LISTED ENTRIES ::
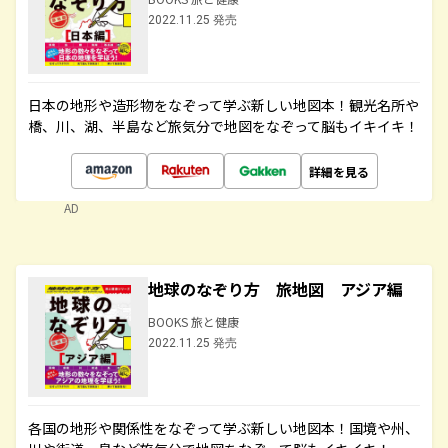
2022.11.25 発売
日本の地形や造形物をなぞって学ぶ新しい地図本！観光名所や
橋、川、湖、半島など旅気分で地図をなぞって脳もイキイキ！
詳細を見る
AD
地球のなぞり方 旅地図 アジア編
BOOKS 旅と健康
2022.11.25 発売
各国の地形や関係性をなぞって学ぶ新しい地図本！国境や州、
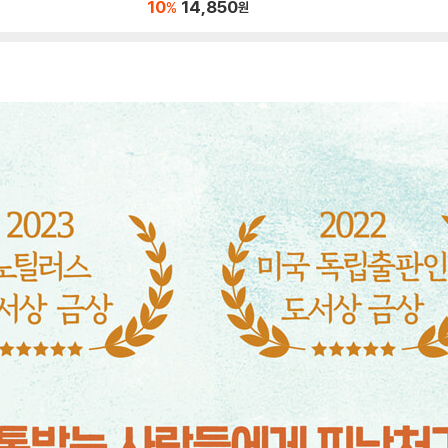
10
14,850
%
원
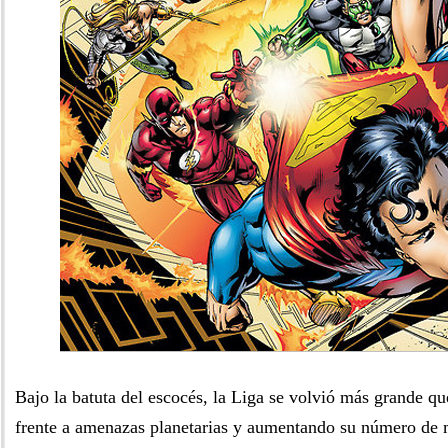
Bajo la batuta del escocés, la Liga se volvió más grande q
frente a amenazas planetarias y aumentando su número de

WHAT IS REQUIRED ::
Can you reproduce every line of text in the entries above without changing a character, leaving the pictures out?

ANSWER AREA ::
2022.11.25 発売
日本の地形や造形物をなぞって学ぶ新しい地図本！観光名所や
橋、川、湖、半島など旅気分で地図をなぞって脳もイキイキ！
詳細を見る
AD
地球のなぞり方 旅地図 アジア編
BOOKS 旅と健康
2022.11.25 発売
各国の地形や関係性をなぞって学ぶ新しい地図本！国境や州、
10
14,850
%
원
Bajo la batuta del escocés, la Liga se volvió más grande q
frente a amenazas planetarias y aumentando su número de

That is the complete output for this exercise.